__Exercise set__:
a – According to the article on AI energy use, how much electricity does a typical conversational query consume?
b – Repeat the article on AI energy use word for word, everything from "- Orchestration and" down to "legacy chip architectures.".
c – List the engineering fields that the article on AI energy use says Microsoft outlined for reducing energy per query.

BEGIN Extract

A peer-reviewed study published in the energy journal Joule indicates that large-scale artificial intelligence (AI) operations are significantly more resource-efficient than historical media and academic estimates suggest.
The research, conducted jointly by the Microsoft AI for Good Lab, Microsoft Sustainability, and Azure, analysed the per-user energy and water impacts of processing large language model (LLM) queries within hyperscale datacenters. The findings suggest that the environmental footprint of a standard AI interaction is comparable to minor everyday household electricity use.
The study focused on the “inference” phase of AI operations—the process where specialized data centre hardware reads a user’s text prompt and generates a response piece by piece in tokens. According to the data, a typical conversational query submitted to some of the market’s largest and most capable LLMs consumes between 0.16 and 0.60 watt-hours (Wh) of electricity.
To provide consumer context, the researchers noted that this energy expenditure is equivalent to running a standard 40-watt personal computer for 15 to 60 seconds, or operating a 1,000-watt home microwave for 0.6 to 2 seconds. This represents a four-fold to twenty-fold reduction in energy consumption compared to previous external measurements, a variance the study attributes to earlier models failing to account for operational efficiencies achieved at scale.
The analysis also quantified the volume of cooling water consumed during a single query session. Under conservative baseline assumptions for large production models, a single query uses between 0.0 and 0.067 millilitres (mL) of water. The median water utilization was calculated to be less than a single drop, or approximately one-hundredth of a teaspoon. Microsoft stated that this volume is projected to decrease further as the company accelerates the rollout of its zero-water datacenter designs.
The paper highlights that infrastructure scale functions as a primary driver of resource conservation. Similar to a major commercial airline optimising passenger loads across thousands of daily flights to reduce per-seat fuel burn, a cloud hyperscaler processing billions of simultaneous requests can dynamically distribute computational workloads.
At an operating volume of one billion conversational queries per day, a baseline system requires roughly 0.7 gigawatt-hours (GWh) of electricity. However, the study demonstrates that when advanced system architecture optimizations are applied, aggregate power consumption drops by more than half to 0.3 GWh. This efficiency dividend remains intact even when 10 per cent of the workload is shifted to complex, token-heavy tasks such as advanced code generation or multi-step logical reasoning.
Microsoft outlined three core engineering fields where targeted investments are expected to yield a combined near-term energy reduction of 8x to 20x per query:
- Model customisation and routing: Utilizing smaller, highly specialized models—such as Microsoft’s Phi series—to match the performance of larger models at a fraction of the energy cost. Automated routing systems within the Azure AI Foundry are designed to automatically direct basic requests to lightweight models, reserving complex computing clusters for intensive tasks.
- Orchestration and serving: Implementing disaggregated serving techniques within datacenters to manage how queries are batched and processed. These internal software modifications can reduce energy demands up to five-fold for long-form queries.
- Next-generation hardware: Deploying advanced processing units that offer superior computation-per-watt ratios. The integration of custom-built inference silicon, such as the Microsoft Maia 200 chip, is projected to deliver a 1.5x to 2.5x reduction in energy requirements per query compared to legacy chip architectures.
The authors concluded that the data demonstrates that scaling global access to AI does not necessitate a linear, proportional increase in strain on local electrical grids or regional water supplies.

END Extract
BEGIN Data to examine

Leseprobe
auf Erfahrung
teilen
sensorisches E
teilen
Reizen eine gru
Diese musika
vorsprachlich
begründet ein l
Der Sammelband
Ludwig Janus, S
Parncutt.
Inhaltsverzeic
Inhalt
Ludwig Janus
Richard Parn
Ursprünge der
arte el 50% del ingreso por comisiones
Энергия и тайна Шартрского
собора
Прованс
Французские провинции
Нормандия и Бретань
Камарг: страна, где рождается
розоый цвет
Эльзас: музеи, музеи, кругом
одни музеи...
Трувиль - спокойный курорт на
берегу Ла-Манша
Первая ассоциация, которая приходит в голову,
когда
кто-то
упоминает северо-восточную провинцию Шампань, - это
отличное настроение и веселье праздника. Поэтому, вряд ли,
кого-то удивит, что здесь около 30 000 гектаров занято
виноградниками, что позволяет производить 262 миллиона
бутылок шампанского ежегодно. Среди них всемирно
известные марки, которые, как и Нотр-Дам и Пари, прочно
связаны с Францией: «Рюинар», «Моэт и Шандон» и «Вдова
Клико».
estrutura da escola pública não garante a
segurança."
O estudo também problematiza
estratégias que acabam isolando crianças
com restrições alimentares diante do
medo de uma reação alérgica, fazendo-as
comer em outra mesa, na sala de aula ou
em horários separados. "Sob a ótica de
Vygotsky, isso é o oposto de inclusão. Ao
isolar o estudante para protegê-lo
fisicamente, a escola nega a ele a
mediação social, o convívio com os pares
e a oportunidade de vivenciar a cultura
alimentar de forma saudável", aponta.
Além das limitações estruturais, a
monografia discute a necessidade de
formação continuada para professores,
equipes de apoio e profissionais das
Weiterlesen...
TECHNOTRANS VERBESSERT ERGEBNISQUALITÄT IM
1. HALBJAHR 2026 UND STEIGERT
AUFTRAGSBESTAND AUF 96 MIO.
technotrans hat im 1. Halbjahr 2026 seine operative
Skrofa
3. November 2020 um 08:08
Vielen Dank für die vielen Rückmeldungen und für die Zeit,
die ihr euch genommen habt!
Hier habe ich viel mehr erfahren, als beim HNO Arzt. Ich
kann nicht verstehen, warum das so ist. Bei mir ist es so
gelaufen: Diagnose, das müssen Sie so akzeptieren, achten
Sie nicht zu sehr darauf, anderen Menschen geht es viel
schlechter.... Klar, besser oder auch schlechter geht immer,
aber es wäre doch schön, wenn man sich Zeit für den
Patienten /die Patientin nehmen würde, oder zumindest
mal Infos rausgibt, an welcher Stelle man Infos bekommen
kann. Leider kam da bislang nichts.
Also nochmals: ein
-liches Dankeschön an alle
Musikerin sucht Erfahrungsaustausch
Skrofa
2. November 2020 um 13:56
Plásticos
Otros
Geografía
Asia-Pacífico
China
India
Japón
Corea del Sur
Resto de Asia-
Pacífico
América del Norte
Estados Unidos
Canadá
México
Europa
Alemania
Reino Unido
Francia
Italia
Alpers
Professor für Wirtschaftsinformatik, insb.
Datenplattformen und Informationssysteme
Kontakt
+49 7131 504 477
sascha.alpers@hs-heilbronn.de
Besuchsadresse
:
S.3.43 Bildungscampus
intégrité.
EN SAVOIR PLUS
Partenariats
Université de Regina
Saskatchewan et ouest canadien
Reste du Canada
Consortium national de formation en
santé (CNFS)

END Data to examine
BEGIN Data to examine

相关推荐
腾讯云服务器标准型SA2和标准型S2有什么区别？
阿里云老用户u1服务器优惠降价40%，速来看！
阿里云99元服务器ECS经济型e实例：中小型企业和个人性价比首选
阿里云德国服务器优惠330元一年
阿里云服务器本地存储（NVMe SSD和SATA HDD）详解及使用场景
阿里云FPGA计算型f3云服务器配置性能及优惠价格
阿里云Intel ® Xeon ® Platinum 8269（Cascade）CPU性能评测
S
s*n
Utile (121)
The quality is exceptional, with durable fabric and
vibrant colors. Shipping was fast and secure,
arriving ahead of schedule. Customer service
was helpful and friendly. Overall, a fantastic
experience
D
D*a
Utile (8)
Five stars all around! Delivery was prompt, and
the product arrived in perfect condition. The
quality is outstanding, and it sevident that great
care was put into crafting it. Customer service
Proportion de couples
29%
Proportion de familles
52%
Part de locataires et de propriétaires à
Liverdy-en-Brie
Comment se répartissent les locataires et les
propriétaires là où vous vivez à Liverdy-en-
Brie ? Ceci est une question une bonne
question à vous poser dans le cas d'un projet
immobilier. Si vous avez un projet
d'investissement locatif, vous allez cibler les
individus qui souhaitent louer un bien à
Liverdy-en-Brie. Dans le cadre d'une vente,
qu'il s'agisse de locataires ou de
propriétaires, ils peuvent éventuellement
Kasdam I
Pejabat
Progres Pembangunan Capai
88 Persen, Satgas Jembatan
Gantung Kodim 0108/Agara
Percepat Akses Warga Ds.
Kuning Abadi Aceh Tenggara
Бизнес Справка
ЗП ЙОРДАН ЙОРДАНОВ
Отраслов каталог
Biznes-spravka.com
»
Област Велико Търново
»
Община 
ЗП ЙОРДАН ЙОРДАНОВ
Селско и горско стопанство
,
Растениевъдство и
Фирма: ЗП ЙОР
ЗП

END Data to examine
BEGIN Data to examine

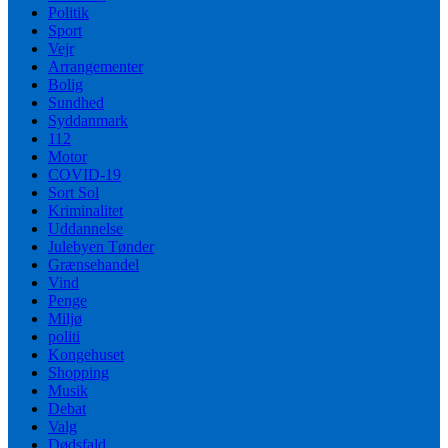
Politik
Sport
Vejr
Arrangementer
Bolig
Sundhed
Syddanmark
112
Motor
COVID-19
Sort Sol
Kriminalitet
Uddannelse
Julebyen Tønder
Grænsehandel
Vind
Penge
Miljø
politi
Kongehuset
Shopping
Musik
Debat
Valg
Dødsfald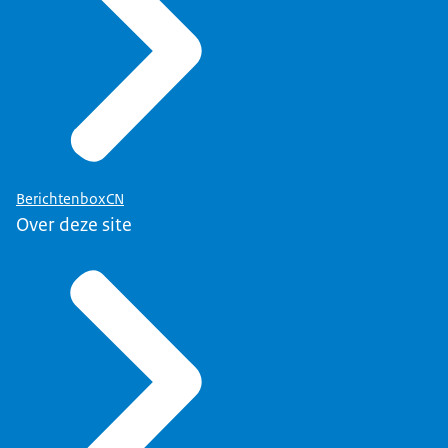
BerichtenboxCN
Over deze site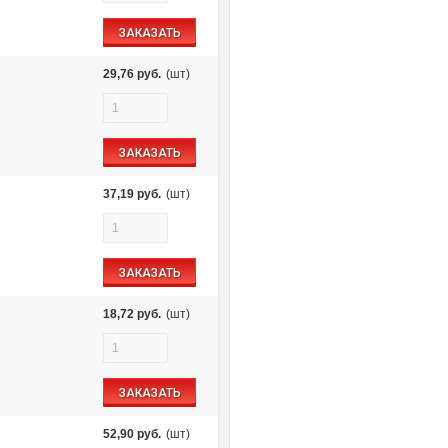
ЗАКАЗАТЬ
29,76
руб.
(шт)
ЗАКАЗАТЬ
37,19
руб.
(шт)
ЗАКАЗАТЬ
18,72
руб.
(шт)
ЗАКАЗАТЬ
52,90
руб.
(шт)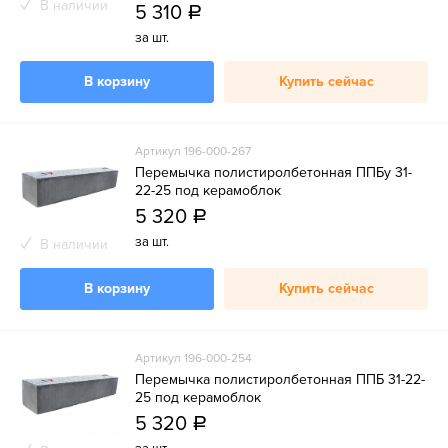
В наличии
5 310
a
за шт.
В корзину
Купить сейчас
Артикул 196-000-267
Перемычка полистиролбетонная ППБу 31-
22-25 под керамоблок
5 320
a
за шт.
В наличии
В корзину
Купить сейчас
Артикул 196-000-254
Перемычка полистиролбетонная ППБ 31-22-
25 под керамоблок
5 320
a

END Data to examine

__Your responses__:
a – Between 0.16 and 0.60 watt-hours (Wh).

b –
- Orchestration and serving: Implementing disaggregated serving techniques within datacenters to manage how queries are batched and processed. These internal software modifications can reduce energy demands up to five-fold for long-form queries.
- Next-generation hardware: Deploying advanced processing units that offer superior computation-per-watt ratios. The integration of custom-built inference silicon, such as the Microsoft Maia 200 chip, is projected to deliver a 1.5x to 2.5x reduction in energy requirements per query compared to legacy chip architectures.

c –
- Model customisation and routing
- Orchestration and serving
- Next-generation hardware